Forty-eight people were plucked from the Mediterranean by two maritime rescue vessels on Thursday after their fishing boat capsized in 3m waves whipped up by strong winds, around 100 nautical miles southwest of Tenerife.
But hopes were fading for about 50 others whom survivors say were on the vessel when it overturned as it was being approached by one of the Spanish boats.
'Humanitarian disaster'
If the loss is confirmed, it would be one of the worst disasters linked to bids by would-be illegal immigrants to make the hazardous crossing into Europe.
The biggest previous loss of life was of 34 North African migrants drowned in the Bay of Cadiz in southern Spain.
Immigration Minister Consuelo Rumi told national radio that Spain, one of the main gateways to Europe for illegal immigrants, was facing a "humanitarian disaster".
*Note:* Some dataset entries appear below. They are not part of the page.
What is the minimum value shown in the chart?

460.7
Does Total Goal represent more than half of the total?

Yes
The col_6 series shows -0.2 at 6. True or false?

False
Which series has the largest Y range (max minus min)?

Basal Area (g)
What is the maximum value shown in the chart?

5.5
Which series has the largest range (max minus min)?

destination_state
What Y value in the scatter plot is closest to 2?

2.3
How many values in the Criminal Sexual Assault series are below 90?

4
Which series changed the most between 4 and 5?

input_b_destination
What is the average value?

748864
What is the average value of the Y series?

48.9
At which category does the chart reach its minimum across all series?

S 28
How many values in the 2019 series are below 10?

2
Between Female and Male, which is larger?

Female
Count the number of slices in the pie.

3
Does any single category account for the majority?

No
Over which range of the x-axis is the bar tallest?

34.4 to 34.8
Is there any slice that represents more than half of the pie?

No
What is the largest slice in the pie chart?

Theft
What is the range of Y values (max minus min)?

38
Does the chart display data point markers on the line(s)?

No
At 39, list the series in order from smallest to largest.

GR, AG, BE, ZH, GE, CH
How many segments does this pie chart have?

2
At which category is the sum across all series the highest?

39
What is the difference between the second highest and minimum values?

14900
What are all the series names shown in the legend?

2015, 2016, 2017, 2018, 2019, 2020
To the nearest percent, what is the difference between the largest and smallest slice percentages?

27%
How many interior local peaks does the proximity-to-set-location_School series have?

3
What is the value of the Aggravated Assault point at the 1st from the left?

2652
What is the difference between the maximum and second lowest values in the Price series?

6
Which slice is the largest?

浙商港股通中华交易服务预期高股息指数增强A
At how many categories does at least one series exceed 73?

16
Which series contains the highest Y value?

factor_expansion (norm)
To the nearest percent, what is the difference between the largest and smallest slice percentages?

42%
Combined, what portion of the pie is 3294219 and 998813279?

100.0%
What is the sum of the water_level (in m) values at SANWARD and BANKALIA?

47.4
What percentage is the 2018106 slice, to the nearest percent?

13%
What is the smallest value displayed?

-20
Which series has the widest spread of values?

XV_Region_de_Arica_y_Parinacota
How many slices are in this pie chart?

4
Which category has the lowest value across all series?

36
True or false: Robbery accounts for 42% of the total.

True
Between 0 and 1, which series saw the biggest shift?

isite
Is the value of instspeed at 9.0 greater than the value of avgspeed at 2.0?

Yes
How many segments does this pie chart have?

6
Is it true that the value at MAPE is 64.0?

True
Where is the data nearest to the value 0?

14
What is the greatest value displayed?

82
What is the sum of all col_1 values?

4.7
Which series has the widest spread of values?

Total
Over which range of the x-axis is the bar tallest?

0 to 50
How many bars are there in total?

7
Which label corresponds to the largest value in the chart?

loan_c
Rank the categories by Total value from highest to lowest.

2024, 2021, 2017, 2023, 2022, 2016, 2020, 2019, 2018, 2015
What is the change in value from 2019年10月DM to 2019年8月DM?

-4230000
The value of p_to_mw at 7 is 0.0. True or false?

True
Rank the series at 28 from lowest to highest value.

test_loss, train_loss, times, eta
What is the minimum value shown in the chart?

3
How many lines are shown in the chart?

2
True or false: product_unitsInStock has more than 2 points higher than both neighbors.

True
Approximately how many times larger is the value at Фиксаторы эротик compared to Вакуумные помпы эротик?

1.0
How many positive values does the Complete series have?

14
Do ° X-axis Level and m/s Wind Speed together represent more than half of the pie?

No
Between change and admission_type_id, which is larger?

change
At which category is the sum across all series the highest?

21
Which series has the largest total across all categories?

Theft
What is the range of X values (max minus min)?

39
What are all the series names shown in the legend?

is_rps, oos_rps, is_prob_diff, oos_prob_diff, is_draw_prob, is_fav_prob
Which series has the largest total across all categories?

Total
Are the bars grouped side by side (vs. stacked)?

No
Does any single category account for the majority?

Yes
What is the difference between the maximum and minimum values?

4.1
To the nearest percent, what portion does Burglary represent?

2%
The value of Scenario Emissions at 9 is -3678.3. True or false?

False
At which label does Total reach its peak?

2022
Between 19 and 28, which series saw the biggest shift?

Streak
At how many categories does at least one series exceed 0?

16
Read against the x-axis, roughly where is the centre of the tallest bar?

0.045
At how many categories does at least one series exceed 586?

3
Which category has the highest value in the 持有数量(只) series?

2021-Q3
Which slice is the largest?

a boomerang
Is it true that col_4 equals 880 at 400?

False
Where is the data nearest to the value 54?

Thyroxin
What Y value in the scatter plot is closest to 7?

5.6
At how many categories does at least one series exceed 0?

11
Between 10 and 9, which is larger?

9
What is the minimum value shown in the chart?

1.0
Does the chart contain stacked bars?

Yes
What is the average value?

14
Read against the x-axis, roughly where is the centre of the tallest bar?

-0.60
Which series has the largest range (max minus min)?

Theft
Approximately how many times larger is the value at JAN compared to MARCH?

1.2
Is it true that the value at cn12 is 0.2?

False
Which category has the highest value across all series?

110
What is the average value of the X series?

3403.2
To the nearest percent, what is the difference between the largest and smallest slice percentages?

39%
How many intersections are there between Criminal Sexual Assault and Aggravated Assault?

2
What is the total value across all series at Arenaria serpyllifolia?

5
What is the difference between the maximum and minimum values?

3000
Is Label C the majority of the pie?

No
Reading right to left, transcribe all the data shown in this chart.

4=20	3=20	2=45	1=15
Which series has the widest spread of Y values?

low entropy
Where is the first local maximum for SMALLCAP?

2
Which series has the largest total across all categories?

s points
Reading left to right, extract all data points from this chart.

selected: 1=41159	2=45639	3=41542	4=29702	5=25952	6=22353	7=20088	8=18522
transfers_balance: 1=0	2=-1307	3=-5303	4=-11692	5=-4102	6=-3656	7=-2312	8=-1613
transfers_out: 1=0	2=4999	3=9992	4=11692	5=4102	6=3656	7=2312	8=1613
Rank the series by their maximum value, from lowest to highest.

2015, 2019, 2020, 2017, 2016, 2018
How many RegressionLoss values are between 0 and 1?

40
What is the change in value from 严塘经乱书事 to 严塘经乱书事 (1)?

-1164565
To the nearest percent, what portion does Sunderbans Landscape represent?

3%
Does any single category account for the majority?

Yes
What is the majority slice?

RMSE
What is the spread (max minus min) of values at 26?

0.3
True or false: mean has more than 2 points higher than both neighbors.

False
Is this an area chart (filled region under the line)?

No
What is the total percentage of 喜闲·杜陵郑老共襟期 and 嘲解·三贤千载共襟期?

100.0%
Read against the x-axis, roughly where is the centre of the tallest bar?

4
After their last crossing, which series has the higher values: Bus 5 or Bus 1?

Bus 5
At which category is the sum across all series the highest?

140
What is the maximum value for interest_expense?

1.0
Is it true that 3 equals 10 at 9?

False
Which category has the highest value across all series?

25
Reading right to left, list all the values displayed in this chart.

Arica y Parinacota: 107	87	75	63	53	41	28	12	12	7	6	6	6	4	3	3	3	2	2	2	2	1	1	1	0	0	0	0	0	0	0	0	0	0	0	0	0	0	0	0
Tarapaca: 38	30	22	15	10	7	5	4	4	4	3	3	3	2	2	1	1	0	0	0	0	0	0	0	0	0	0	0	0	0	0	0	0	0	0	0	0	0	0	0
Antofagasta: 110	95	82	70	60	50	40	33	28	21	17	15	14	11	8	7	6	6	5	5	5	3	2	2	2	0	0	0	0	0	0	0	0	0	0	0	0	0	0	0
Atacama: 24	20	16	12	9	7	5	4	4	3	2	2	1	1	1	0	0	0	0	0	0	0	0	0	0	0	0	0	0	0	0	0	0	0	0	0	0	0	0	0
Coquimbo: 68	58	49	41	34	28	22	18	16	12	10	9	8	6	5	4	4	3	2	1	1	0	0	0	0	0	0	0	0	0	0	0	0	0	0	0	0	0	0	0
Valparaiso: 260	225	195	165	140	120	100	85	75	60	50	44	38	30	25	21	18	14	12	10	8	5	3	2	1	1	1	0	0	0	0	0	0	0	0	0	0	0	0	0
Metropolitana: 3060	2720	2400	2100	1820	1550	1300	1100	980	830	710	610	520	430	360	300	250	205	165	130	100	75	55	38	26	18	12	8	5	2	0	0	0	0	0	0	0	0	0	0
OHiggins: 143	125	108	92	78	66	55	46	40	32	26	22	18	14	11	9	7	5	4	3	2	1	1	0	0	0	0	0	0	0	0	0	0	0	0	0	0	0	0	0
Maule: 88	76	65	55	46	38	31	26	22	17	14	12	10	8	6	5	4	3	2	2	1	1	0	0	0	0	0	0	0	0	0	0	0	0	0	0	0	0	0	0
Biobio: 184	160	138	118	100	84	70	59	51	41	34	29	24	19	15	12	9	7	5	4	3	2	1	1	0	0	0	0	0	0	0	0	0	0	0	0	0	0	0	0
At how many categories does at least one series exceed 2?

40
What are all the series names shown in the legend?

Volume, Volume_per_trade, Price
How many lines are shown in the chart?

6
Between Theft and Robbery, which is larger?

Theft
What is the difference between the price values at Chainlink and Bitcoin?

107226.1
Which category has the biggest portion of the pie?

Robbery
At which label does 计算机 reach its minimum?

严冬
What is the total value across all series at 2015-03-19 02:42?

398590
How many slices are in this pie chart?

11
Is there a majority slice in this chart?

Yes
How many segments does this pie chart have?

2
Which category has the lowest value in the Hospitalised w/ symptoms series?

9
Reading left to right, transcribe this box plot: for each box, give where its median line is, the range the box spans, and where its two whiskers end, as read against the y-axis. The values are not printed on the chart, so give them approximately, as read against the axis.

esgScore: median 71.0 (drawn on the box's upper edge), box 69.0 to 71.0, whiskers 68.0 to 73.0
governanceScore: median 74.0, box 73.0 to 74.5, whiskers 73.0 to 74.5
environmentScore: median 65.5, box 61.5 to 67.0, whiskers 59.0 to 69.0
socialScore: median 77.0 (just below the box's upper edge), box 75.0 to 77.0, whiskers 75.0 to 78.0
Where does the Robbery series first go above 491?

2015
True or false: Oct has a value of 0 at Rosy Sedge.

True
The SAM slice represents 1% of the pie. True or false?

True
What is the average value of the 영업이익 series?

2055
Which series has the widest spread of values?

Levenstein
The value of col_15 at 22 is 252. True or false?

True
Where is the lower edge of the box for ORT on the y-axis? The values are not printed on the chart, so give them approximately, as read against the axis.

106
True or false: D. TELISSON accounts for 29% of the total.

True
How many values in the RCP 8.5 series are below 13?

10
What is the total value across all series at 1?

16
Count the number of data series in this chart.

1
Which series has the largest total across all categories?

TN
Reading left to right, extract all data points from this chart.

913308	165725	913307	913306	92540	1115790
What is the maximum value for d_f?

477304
She believed the migrants' voyage began in Guinea-Bissau on the west coast of Africa, adding that reports in the daily El Pais that the survivors spoke English and claimed to have come from Liberia and Ghana should be treated with caution.
A helicopter picked up three bodies on Thursday, but no new sightings had been made by Friday morning, the Salvamento Maritimo spokesperson said.
Cross the Gibraltar Strait
A rescue ship, the Luz de Mar, brought 36 survivors into Puerto de los Christianos on Tenerife on Thursday evening, while 12 more were expected to arrive aboard the second rescue vessel Conde de Godomar on Friday afternoon.
A further two Salvamento Maritimo ships as well as a French naval vessel backed by spotter planes and helicopters were continuing the sea search.
The Canary Islands have been a magnet in recent years for mainly sub-Saharan immigrants, being the closest European landfall.
About 31 200 immigrants arrived in the Spanish archipelago last year, more than tripling the previous annual record and overwhelming the island chain's authorities.
More than 250 would-be immigrants have reached the islands since Sunday with 4 700 arriving since January, despite tighter surveillance of the African coastline in recent months by the EU border patrol agency, Frontex.
Spain and Morocco tightened cooperation in an effort to reduce the number of people trying to cross the Gibraltar Strait dividing Spain from the North African coast.